I was having a talk with my manager a while back during a conference we attended together. The topic came up if would be possible to give a LLM (Large Language Model) your data and then and have it learn more about you. Then if someone wants to know more about you they can simply ask the model trained on your data.
Well in the world we find ourselves in, where the technology changes on almost a daily basis, I thought I would see if I can not make this idea an reality. Also as a side note, when I started this project where where no services to facilitate this, however now I see a few a sprung up.
Thus I decided to create a proof of concept. Where I give the model all my details and then see how much it could learn about me.
As I did not want to use any third party tools I decided to use one of openAI’s models and use fine-tuning (the process of adapting a pre-trained model to a specific task by further training it on a smaller, task-specific dataset) to create my own custom model. Unfortunately going about it like this one can not simply just import text and tell it to build you a model based on your text. It needs to be in a specific format.
According to the documentation OpenAi provided your input text needs to be in a format similar to this: {“prompt”: “<prompt text>”, “completion”: “<ideal generated text>”} This would mean every training question and answer would need to be in this format else you would not be able to use it to train your model on.
So I spend hours writing out prompts right? If only where was a way one could somehow automate it. You know in the modern age of AI and all… Oh wait, yes you can. I gave GPT raw copy pastas of my CV, a personality test I took part in, some mock interview questions and even some random facts about myself. Then simply told it to come up with prompts using the correct format.
I even asked it to pretend to be someone interviewing me and ask me a lot of questions.

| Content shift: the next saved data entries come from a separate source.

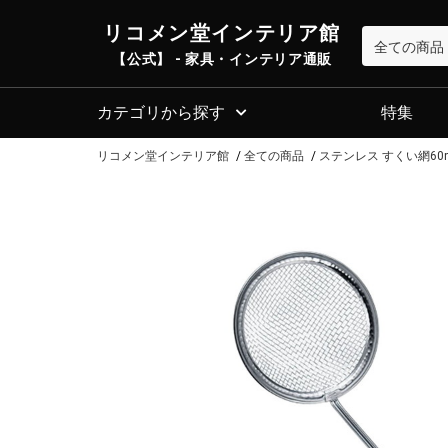
リコメン堂インテリア館
【公式】 - 家具・インテリア通販
カテゴリから探す
特集
リコメン堂インテリア館
全ての商品
ステンレス すくい網60m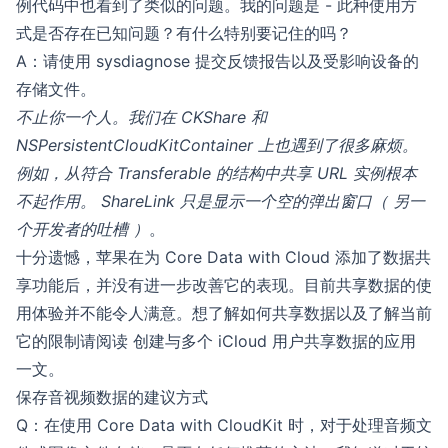
例代码中也看到了类似的问题。我的问题是 - 此种使用方
式是否存在已知问题？有什么特别要记住的吗？
A：请使用 sysdiagnose 提交反馈报告以及受影响设备的
存储文件。
不止你一个人。我们在 CKShare 和
NSPersistentCloudKitContainer 上也遇到了很多麻烦。
例如，从符合 Transferable 的结构中共享 URL 实例根本
不起作用。 ShareLink 只是显示一个空的弹出窗口（ 另一
个开发者的吐槽 ）
。
十分遗憾，苹果在为 Core Data with Cloud 添加了数据共
享功能后，并没有进一步改善它的表现。目前共享数据的使
用体验并不能令人满意。想了解如何共享数据以及了解当前
它的限制请阅读
创建与多个 iCloud 用户共享数据的应用
一文。
保存音视频数据的建议方式
Q：在使用 Core Data with CloudKit 时，对于处理音频文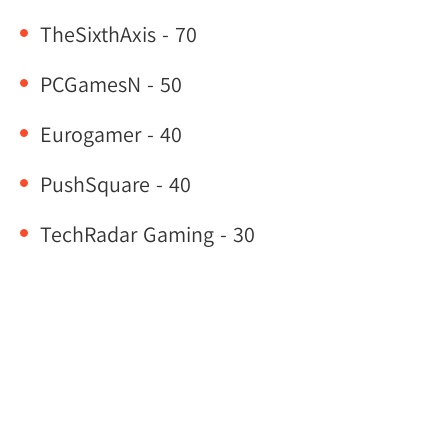
TheSixthAxis - 70
PCGamesN - 50
Eurogamer - 40
PushSquare - 40
TechRadar Gaming - 30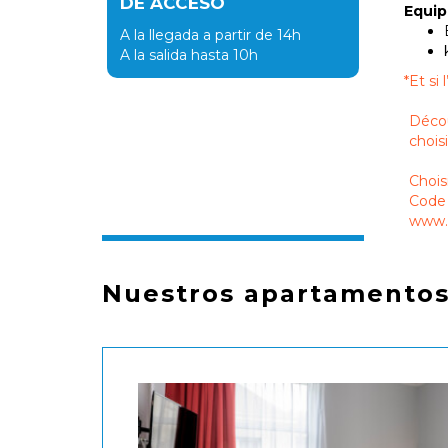
DE ACCESO
Equi
A la llegada a partir de 14h
A la salida hasta 10h
*
Et si
Décou
chois
Chois
Code 
www.s
Nuestros apartamentos,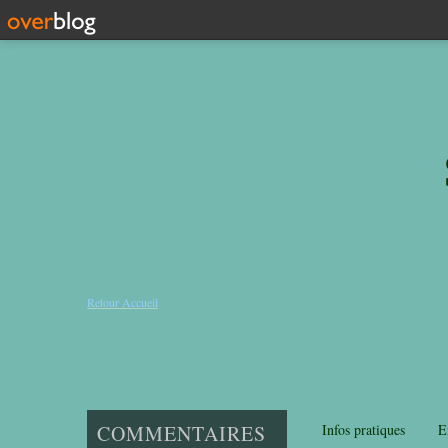
Retour Accueil
COMMENTAIRES
Infos pratiques
E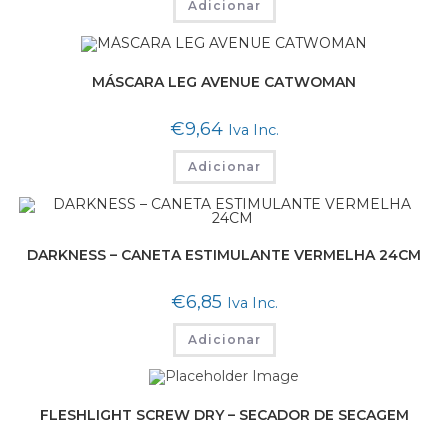
Adicionar
MÁSCARA LEG AVENUE CATWOMAN
€
9,64
Iva Inc.
Adicionar
DARKNESS – CANETA ESTIMULANTE VERMELHA 24CM
€
6,85
Iva Inc.
Adicionar
FLESHLIGHT SCREW DRY – SECADOR DE SECAGEM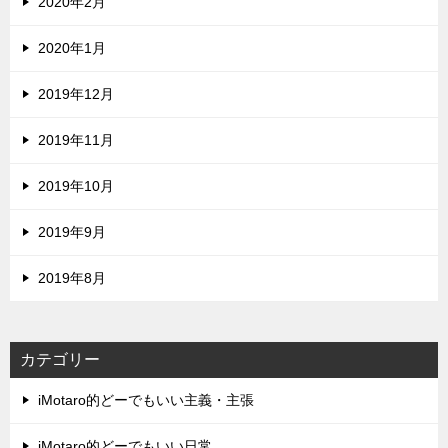
2020年2月
2020年1月
2019年12月
2019年11月
2019年10月
2019年9月
2019年8月
カテゴリー
iMotaro的どーでもいい主義・主張
iMotaro的どーでもいい日常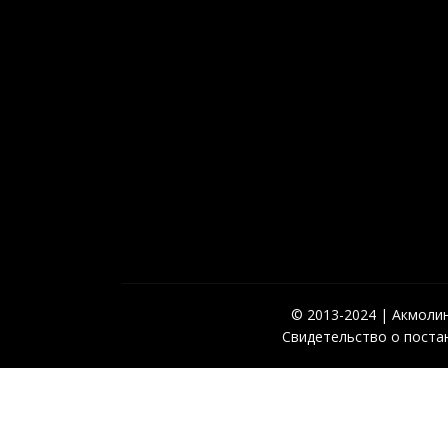
© 2013-2024 | Акмолинс
Свидетельство о постан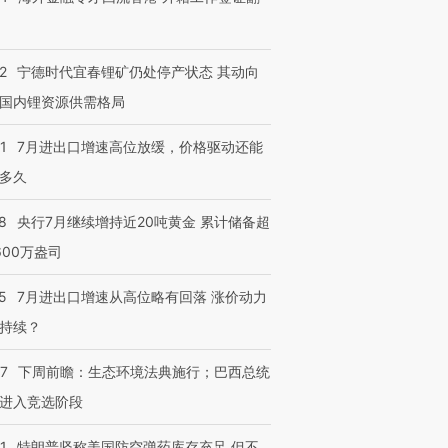
2
宁德时代宜春锂矿仍处停产状态 其动向
国内锂资源供需格局
1
7月进出口增速高位放缓，价格驱动还能
多久
8
央行7月继续增持近20吨黄金 累计储备超
600万盎司
5
7月进出口增速从高位略有回落 涨价动力
持续？
07
下周前瞻：生态环境法典施行；巴西总统
进入竞选阶段
1
特朗普坚称美国防空弹药库存充足 但不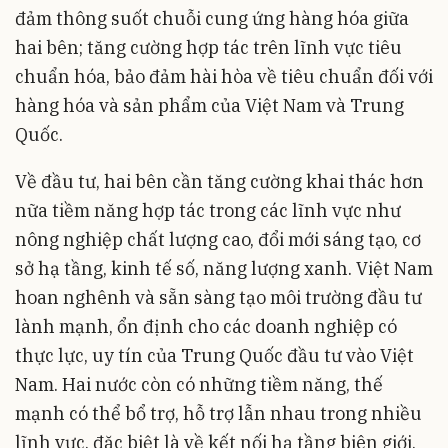
đảm thông suốt chuỗi cung ứng hàng hóa giữa
hai bên; tăng cường hợp tác trên lĩnh vực tiêu
chuẩn hóa, bảo đảm hài hòa về tiêu chuẩn đối với
hàng hóa và sản phẩm của Việt Nam và Trung
Quốc.
Về đầu tư, hai bên cần tăng cường khai thác hơn
nữa tiềm năng hợp tác trong các lĩnh vực như
nông nghiệp chất lượng cao, đổi mới sáng tạo, cơ
sở hạ tầng, kinh tế số, năng lượng xanh. Việt Nam
hoan nghênh và sẵn sàng tạo môi trường đầu tư
lành mạnh, ổn định cho các doanh nghiệp có
thực lực, uy tín của Trung Quốc đầu tư vào Việt
Nam. Hai nước còn có những tiềm năng, thế
mạnh có thể bổ trợ, hỗ trợ lẫn nhau trong nhiều
lĩnh vực, đặc biệt là về kết nối hạ tầng biên giới,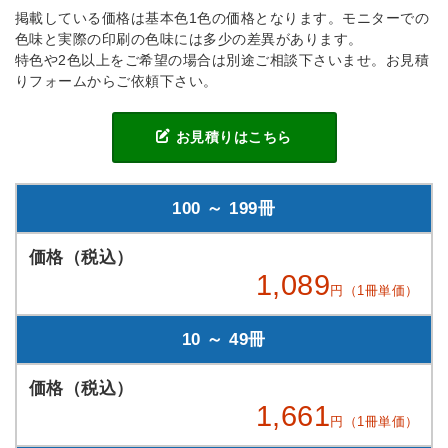
掲載している価格は基本色1色の価格となります。モニターでの
色味と実際の印刷の色味には多少の差異があります。
特色や2色以上をご希望の場合は別途ご相談下さいませ。お見積
りフォームからご依頼下さい。
お見積りはこちら
100 ～ 199冊
1,089
円（1冊単価）
10 ～ 49冊
1,661
円（1冊単価）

I then answered those questions and then fed it back to GPT to build the prompts for me.
Doing so GPT managed to create about 1000 prompts for me.
And now on to the fun stuff. Part of OpenAI’s CLI there is a tool you can use to check all your prompts to make 100% sure it’s in the right format. This is essential I tried to skip this step and the training failed after about 30 minutes or so, and still got charged for the training time.
Then once I have my correct final formatted input data it was time to start the training (..again) I decided to the davinci model. Even though it was the most costly model I decided to use it as I wanted to try and get the best results. I decided to leave all the settings on default, however in hindsight I might have increased the number of epochs (the count of complete passes through the training dataset during the model’s training process) a bit more.
It seems there where a lot of other people also trying to train their custom models as the queue to even start training your model was rather long. It took about an hour to get to number 0 in the queue.
When the model was finally finished training I was rather eager to find out how much it actually knew about me and if one can in fact use this to substitute yourself during an interview. I played around with the temperature (how creative the model is when answering your questions) and the number of tokens per answer (how much text is it allowed to use in it’s response). I also needed to add a “end prompt” else the model would just keeping on asking it’s own questions and answering them instead of waiting for me to ask new ones. Basically something for the model to know when to stop predicting more text. In this case it was just the newline (‘\n’)
Below is some examples I ran straight from the notebook I used to train the model:
I did not know Windows or Unix was a programming language? haha
Well how did it do? Well lets just say I’m not going to make this live and put it on my website for possible employers to interview the virtual me. When I asked it something that was not part of the dataset it would just make up some random facts. Even if I asked it something that was trained on it would sometimes just add additional facts that was not true. Even asking what my cell phone number was, something that was part of my CV, it sometime just made up a random number for my contact information. So using this “virtual me” to represent myself might be a bad idea if I ever want a new position.
I’m sure if I added more training prompts, and also added some negative prompts like “Jaco does NOT have a dog” and “Jaco can NOT play the piano” it might be more accurate. However this was more a proof of concept to see if this would actually be possible at all.
To have at least something to show I decided to create a mockup of what my virtual me chat bot would have looked liked. If I was confident enough it would not try and tell people I’m the Pope and know what the question to 42 is. So good idea and well worth revisiting sometime in the near future.